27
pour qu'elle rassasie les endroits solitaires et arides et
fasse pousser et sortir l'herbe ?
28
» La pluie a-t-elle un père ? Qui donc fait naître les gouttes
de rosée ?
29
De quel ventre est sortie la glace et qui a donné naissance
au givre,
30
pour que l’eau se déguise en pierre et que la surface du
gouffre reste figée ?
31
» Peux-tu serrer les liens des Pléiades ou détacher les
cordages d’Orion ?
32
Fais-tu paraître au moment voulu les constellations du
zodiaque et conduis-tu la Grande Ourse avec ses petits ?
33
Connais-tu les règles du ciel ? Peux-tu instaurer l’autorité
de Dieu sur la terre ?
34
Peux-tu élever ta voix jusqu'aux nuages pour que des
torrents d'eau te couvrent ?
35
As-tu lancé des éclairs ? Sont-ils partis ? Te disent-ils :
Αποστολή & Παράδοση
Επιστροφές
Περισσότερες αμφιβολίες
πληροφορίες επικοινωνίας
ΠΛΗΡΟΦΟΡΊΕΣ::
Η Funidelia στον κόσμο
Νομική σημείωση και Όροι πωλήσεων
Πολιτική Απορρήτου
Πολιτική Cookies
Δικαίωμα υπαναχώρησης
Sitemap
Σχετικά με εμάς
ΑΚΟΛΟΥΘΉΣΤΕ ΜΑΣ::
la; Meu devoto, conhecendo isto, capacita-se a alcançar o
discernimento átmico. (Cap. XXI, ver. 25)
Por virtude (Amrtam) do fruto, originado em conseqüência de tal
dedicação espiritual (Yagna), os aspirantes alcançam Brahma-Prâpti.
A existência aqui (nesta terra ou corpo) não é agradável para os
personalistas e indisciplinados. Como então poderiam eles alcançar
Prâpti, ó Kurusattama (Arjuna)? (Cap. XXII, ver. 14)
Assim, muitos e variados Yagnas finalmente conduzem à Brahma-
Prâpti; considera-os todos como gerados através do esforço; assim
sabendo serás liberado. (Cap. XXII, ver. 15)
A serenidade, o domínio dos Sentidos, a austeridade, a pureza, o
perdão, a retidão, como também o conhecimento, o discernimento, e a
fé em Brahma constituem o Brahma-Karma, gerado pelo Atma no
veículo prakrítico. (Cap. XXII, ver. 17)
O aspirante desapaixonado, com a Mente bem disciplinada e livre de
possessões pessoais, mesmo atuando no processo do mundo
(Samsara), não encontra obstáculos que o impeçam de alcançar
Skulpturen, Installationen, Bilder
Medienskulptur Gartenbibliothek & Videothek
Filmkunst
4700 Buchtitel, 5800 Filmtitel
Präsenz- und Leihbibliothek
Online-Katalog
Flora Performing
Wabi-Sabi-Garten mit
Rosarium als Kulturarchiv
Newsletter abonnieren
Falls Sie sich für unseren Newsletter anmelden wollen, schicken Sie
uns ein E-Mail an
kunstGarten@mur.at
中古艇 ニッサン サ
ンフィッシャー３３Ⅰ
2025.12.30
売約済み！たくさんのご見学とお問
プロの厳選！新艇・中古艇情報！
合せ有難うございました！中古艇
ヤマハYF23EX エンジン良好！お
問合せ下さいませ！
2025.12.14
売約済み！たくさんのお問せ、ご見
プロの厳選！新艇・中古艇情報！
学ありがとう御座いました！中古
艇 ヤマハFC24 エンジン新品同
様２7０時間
|---|
*WRITTEN TASK:* In how many lines of the material above does the word "Prâpti" occur? Give the number and no other text.

*THE COMPLETED TASK:* 3